Il conto alla rovescia verso il Mondiale casalingo è già iniziato e McKennie non ha nascosto emozioni e ambizioni. Il centrocampista della Juve ha parlato ai canali FIFA raccontando cosa significhi per lui disputare una Coppa del Mondo davanti ai propri tifosi, tra famiglia, amici e la possibilità di lasciare un segno nella crescita del calcio negli Stati Uniti. Dalla voglia di trascinare il gruppo alla fiducia nel lavoro di Mauricio Pochettino, passando per le aspettative sulla nazionale americana e il rapporto con la pressione, Weston ha tracciato il ritratto di una squadra che vuole sorprendere.
Il Mondiale in casa e il ruolo di McKennie
"Quando penso a questi Mondiali, direi che la prima cosa che mi viene in mente è 'casa'. Giocare in casa, la famiglia, gli amici, tutti quelli che di solito non hanno la possibilità di vederti giocare dal vivo e ora hanno l'occasione di farlo" - ha spiegato McKennie ai canali FIFA. Poi ha proseguito: "Come vedo il mio ruolo in questo gruppo?

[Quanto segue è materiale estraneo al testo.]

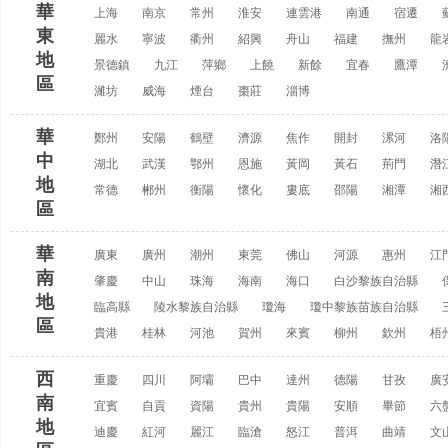
華
上海
南京
常州
淮安
連雲港
南通
宿遷
東
麗水
寧波
衢州
紹興
舟山
福建
撫州
龍
地
景德鎮
九江
萍鄉
上饒
新餘
宜春
鷹潭
區
濰坊
威海
煙台
棗莊
淄博
華
鄭州
安陽
鶴壁
濟源
焦作
開封
漯河
洛
中
湖北
武漢
鄂州
恩施
黃岡
黃石
荊門
潛
地
常德
郴州
衡陽
懷化
婁底
邵陽
湘潭
湘
區
華
廣東
廣州
潮州
東莞
佛山
河源
惠州
江
南
肇慶
中山
珠海
海南
海口
白沙黎族自治縣
地
臨高縣
陵水黎族自治縣
瓊海
瓊中黎族苗族自治縣
區
貴港
桂林
河池
賀州
來賓
柳州
欽州
梧
西
重慶
四川
阿壩
巴中
達州
德陽
甘孜
廣
南
宜賓
自貢
資陽
貴州
貴陽
安順
畢節
六
地
迪慶
紅河
麗江
臨滄
怒江
普洱
曲靖
文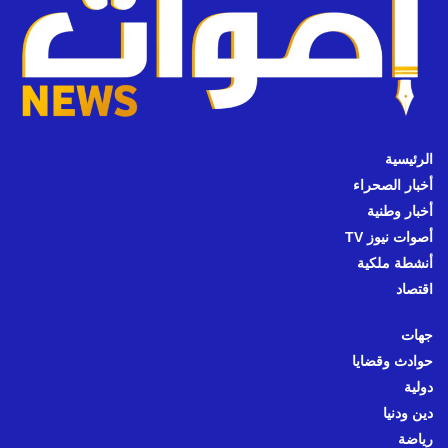
الرئيسية
أخبار الصحراء
أخبار وطنية
أصوات نيوز TV
أنشطة ملكية
اقتصاد
جهات
حوادث وقضايا
دولية
دين ودنيا
رياضة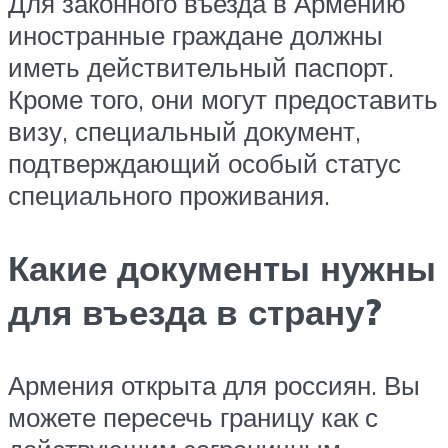
Для законного въезда в Армению
иностранные граждане должны
иметь действительный паспорт.
Кроме того, они могут предоставить
визу, специальный документ,
подтверждающий особый статус
специального проживания.
Какие документы нужны
для въезда в страну?
Армения открыта для россиян. Вы
можете пересечь границу как с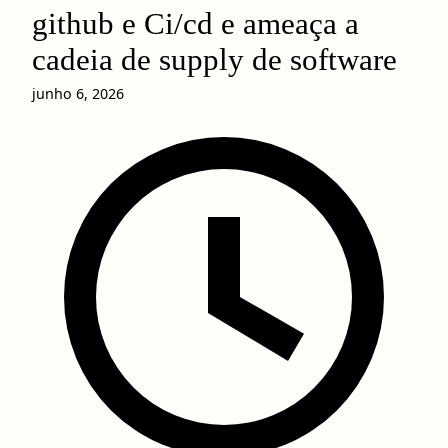
github e Ci/cd e ameaça a
cadeia de supply de software
junho 6, 2026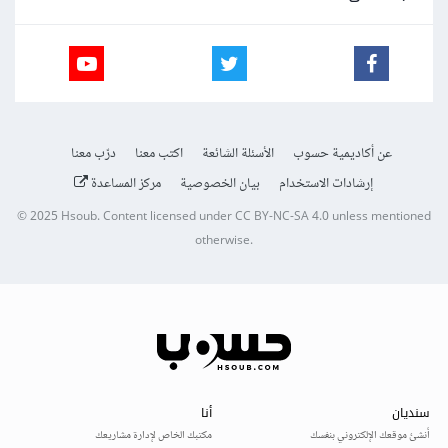
عن أكاديمية حسوب
الأسئلة الشائعة
اكتب معنا
درّب معنا
إرشادات الاستخدام
بيان الخصوصية
مركز المساعدة
© 2025
Hsoub
.
Content licensed under
CC BY-NC-SA 4.0
unless mentioned
otherwise.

Prima di tutto, è quello di fare ciò che mi riesce meglio, ovvero dare energia, portare un po' di allegria e cose del genere alla squadra, ma anche assicurarmi che tutti capiscano che c’è un lavoro da svolgere: scendere in campo, vincere le partite e provarci, essere un punto di riferimento in campo e aggiungere quella piccola scintilla di energia.

Come sarà questo Mondiale rispetto all'ultimo che ho giocato? Il primo in Qatar è stato un sogno che si è avverato perché sono cresciuto con il desiderio di giocare in un Mondiale e di rappresentare la nazionale e da bambino non pensi mai davvero che sarai su quel palcoscenico. E poi, poterlo fare in casa sarà sicuramente un'esperienza fantastica".
La crescita del calcio in USA
McKennie ha poi spiegato come il calcio stia crescendo in America e come la manifestazione possa contribuire: "Con i Mondiali che si svolgono in casa, penso che possiamo fare la differenza. Chi ci ha preceduto ha fatto la propria parte. Noi giocatori che siamo cresciuti in questo ambiente abbiamo in un certo senso raccolto il testimone e ora stiamo cercando di far crescere questo sport negli Stati Uniti. Rispetto al football americano, al baseball e al basket, il calcio è un po' in secondo piano, ma ho la sensazione che ora, con tutti i cambiamenti in atto, il calcio stia crescendo molto di più e credo che avremo una grande influenza e una grande opportunità per cambiare la percezione del calcio negli Stati Uniti".